A campanha deflagrada pelo prefeito Luiz Zaffalon para construir um novo hospital em Gravataí é, sim, um movimento de gestão pública. Mas é também — e talvez principalmente — um teste moral, político e histórico para a elite econômica da Região Metropolitana.
O que está em curso é mais do que um projeto de R$ 300 milhões. É a tentativa de corrigir um apagão estrutural regional que já dura décadas. Gravataí, cidade com quase 300 mil habitantes, tem apenas 190 leitos disponíveis no Hospital Dom João Becker, hospital criado para atender 50 mil pessoas, e que há décadas opera muito além do limite — mesmo com todas as modernizações recentes na UTI e emergência a partir da compra pela Santa Casa.
Segundo a OMS, seriam necessários mais de 800 leitos para atender adequadamente a população atual. Em 2024, o HDJB realizou quase 11 mil cirurgias, atendeu mais de 142 mil pessoas em consultas ambulatoriais e recebeu quase 9 mil internações. E isso sem nunca fechar as portas — nem na pandemia, nem nas enchentes de maio, nem durante as crises hospitalares em Canoas, Cachoeirinha ou Alvorada.
Ainda assim, o sistema está à beira de um colapso. E ele não é isolado.
O diagnóstico alarmante apresentado por Gilberto Barichello, presidente do Grupo Hospitalar Conceição, reforça o cenário sombrio: o Brasil perdeu 40 mil leitos na última década, mil deles no Rio Grande do Sul. Três ventos sopram a tempestade perfeita: as sequelas da Covid, os efeitos das enchentes e o negacionismo vacinal. “Hoje não se busca só leito, mas UTI”, alertou Barichello. E não se encontra.
Diante desse quadro, Zaffa escolheu um caminho possível, ainda que ousado: mobilizar o empresariado local e regional, utilizando a Lei do Pró-Hospitais, que permite a destinação de até 5% do ICMS devido por empresas para obras em hospitais públicos e filantrópicos.
A meta inicial é viabilizar o Hospital Bárbara Maix, projeto da Santa Casa que prevê nove andares e 114 leitos de internação e 10 leitos de UTI, com foco em internações pediátricas, obstetrícia, UTI neonatal e atendimento de convênios e SUS. A nova estrutura será ligada fisicamente ao HDJB, na Rua Dr. Luiz Bastos do Prado, em terreno doado pelas Irmãs da Congregação Imaculado Coração de Maria.
A inspiração também é conhecida: o Hospital Nora Teixeira, inaugurado em 2023 em Porto Alegre, administrado também pela Santa Casa. O custo? R$ 284 milhões. A maior parte — R$ 230 milhões — veio de doações da empresária Nora Teixeira e de seu marido, Alexandre Grendene. Foi uma ação privada com impacto público imensurável, que mudou o cenário da saúde na Capital e deu um exemplo que extrapola a filantropia.

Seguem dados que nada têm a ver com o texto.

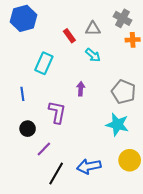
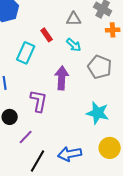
red rectangle: (69, 36) -> (47, 35), moved
purple arrow: (81, 89) -> (62, 78), size x1.6
gray pentagon: (123, 92) -> (100, 67), moved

A questão que fica, portanto, é: a elite econômica da Região Metropolitana — e especialmente de Gravataí, onde se financia compra até de estádio de futebol — estará à altura desse momento? Incluo neste desafio a elite econômica da Região Metropolitana porque pelo menos 2 a cada 10 pacientes atendidos pela rede de saúde pública em Gravataí são de municípios do entorno. Na prática, um novo hospital operaria de forma regional.

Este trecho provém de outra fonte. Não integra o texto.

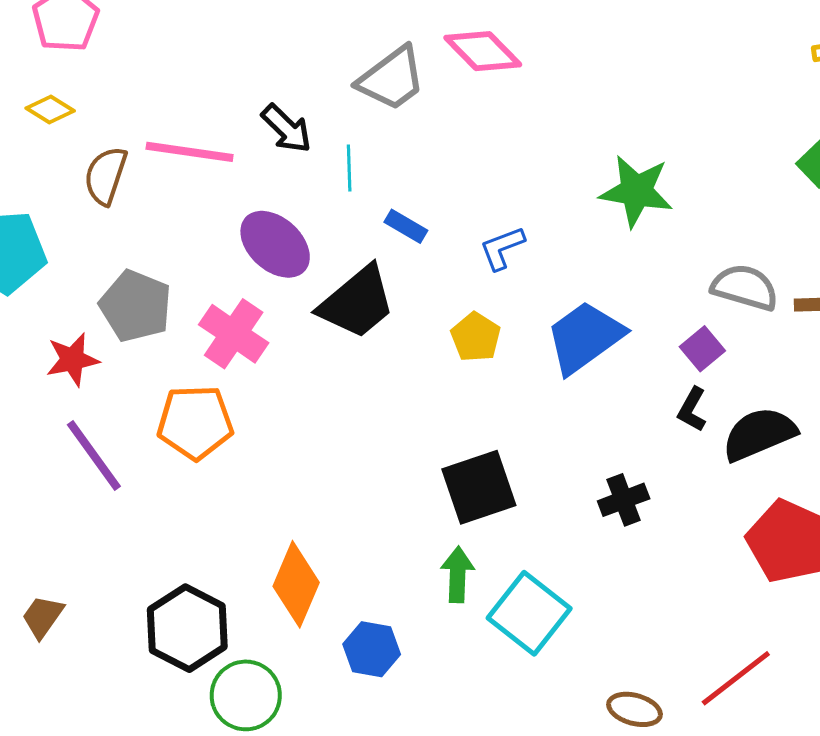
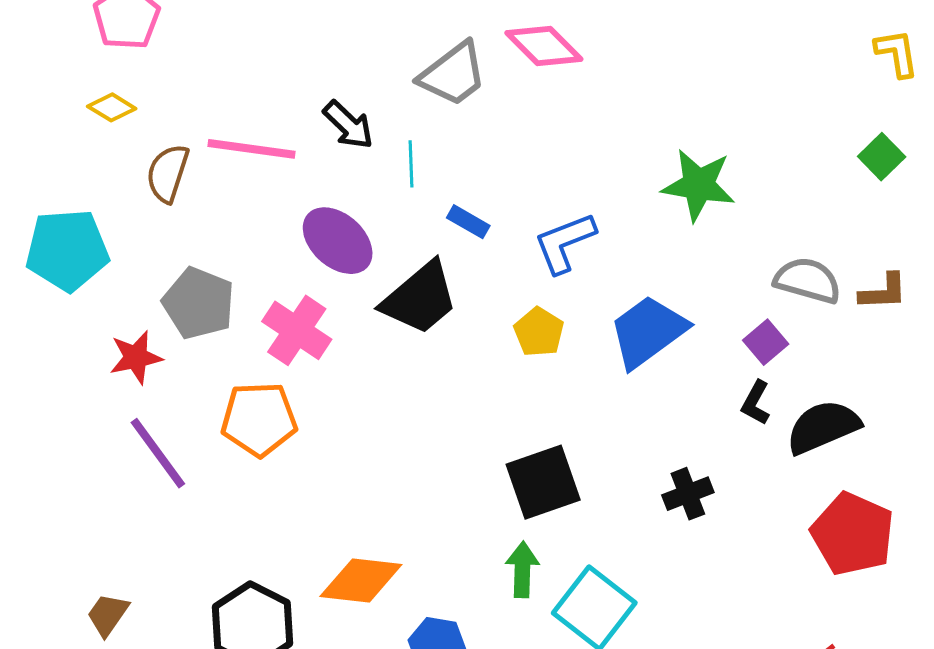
blue L-shape: (502, 248) -> (565, 243), size x1.4
orange diamond: (296, 584) -> (361, 580), turned 74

O prefeito já deu o primeiro passo ao articular com Mathias Kisslinger Rodrigues, empresário do setor imobiliário e ex-presidente da Fundação Iberê Camargo, para ser o ‘embaixador’ da captação de recursos. Mas o desafio é coletivo. Afinal, Gravataí não é apenas a quarta economia gaúcha, polo industrial e logístico. É base para empresas que prosperaram com incentivos públicos, terrenos doados, créditos de ICMS, isenções, estrutura urbana construída com recursos públicos. É a ‘Terra da GM’ e outras gigantes.

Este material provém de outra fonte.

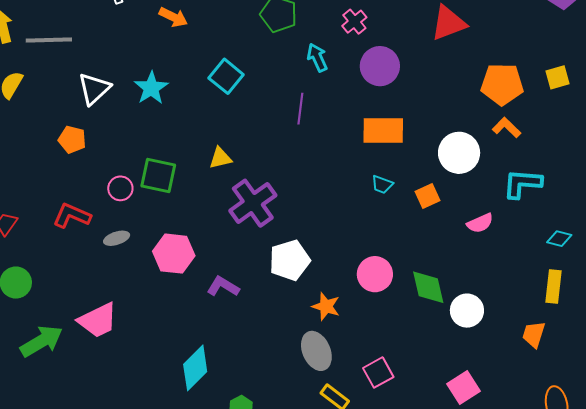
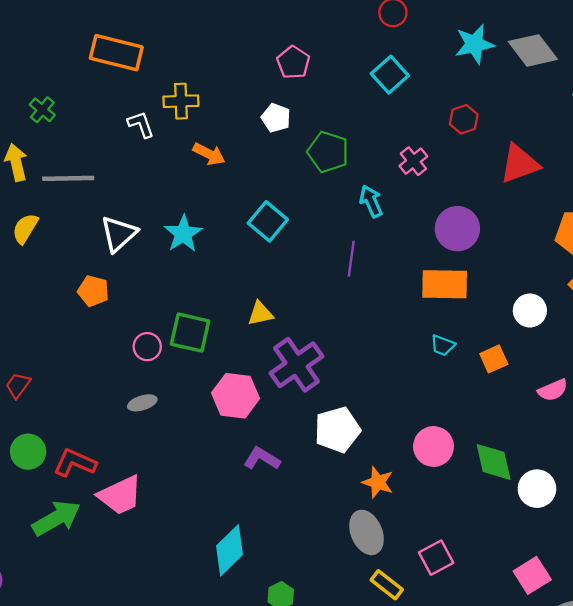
purple circle: (380, 66) -> (457, 229), moved
white circle: (459, 153) -> (530, 310), size x0.7
red L-shape: (72, 216) -> (75, 463), moved
pink hexagon: (174, 254) -> (236, 396), moved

A cidade e seus trabalhadores ajudaram essas empresas a crescer. Agora, é hora de pedir ajuda de volta.
A elite empresarial precisa ser protagonista de um pacto social — e a construção de um hospital que salve vidas não é só um investimento com retorno social: é uma demonstração de que há, sim, compromisso com o lugar que sustentou seus lucros.
A história cobrará de cada um — empresários, políticos, sociedade civil — sua posição neste momento necessário. A omissão, aqui, é também uma escolha.
Ao fim, Zaffa deu a largada. Foi corajoso. Arrisca até se queimar politicamente, caso a campanha seja um fracasso. O tempo dirá como vai responder nossa elite empresarial. Tempo presente, dada a urgência. Que essa elite não caiba na frase de Churchill sobre os americanos: “sempre farão a coisa certa, depois de esgotarem todas as outras possibilidades”.